**Source document**
= = = = =
It is high time we revisited our attitude in relation to cannabis

It is high time we revisited our attitude in relation to cannabis

THERE was something inherently comical about the attempted theft of one of the inert, perfectly legal plants from Jersey’s hemp farm the other day.

It was so incompetent as to be almost endearing – bungling stoners of the Jeff Lebowski school, alive and well in our parishes.

But compare that to the altogether more disturbing reports that filter through from time to time of Islanders who would be made into criminals if they tried to acquire the cannabis that could alleviate symptoms of chronic illness, and you begin to get a sense of how the debate on this issue lurches between the absurd and the upsetting.

At the one extreme, ineffectual potheads; at the other, ‘ordinary’ people compelled by extraordinary circumstances.
= = = = =
**Task description**
Rewrite the cannabis article's passage starting at "But compare that" and ending at "and the upsetting.", changing "chronic illness" to "long-term illness". The listing is not needed for the task on this cannabis article.

**Stored data**
= = = = =
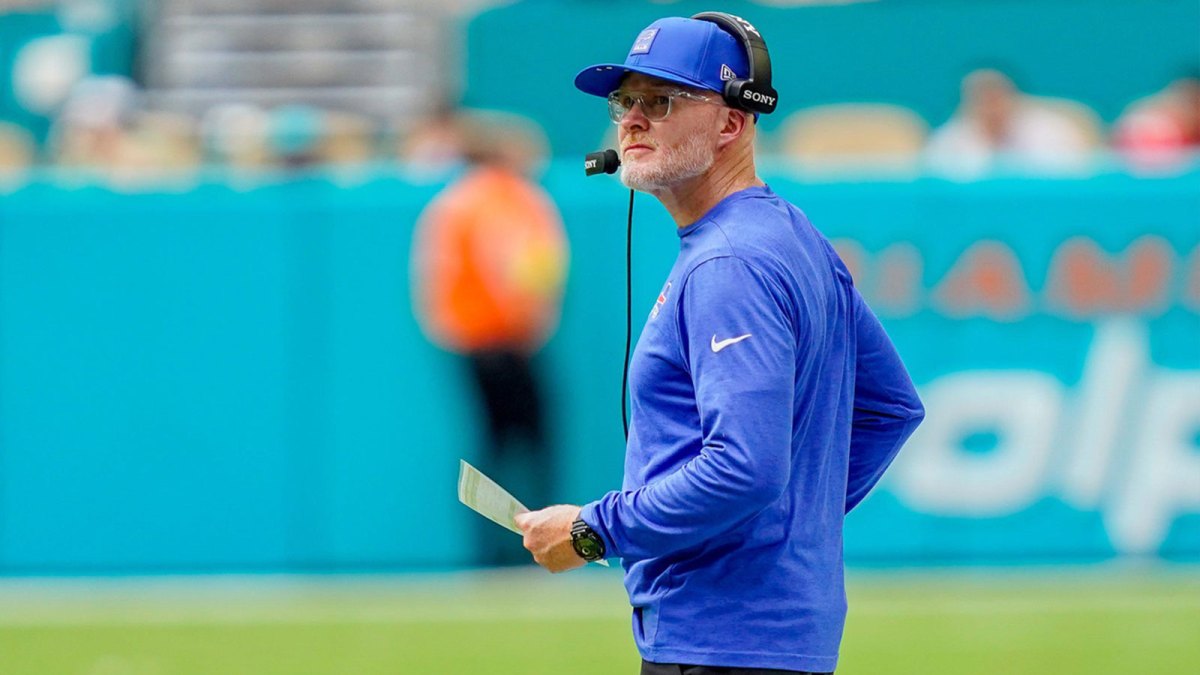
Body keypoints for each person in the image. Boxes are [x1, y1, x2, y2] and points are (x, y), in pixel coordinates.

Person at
= = = = =
**Solution to the problem**
But compare that to the altogether more disturbing reports that filter through from time to time of Islanders who would be made into criminals if they tried to acquire the cannabis that could alleviate symptoms of long-term illness, and you begin to get a sense of how the debate on this issue lurches between the absurd and the upsetting.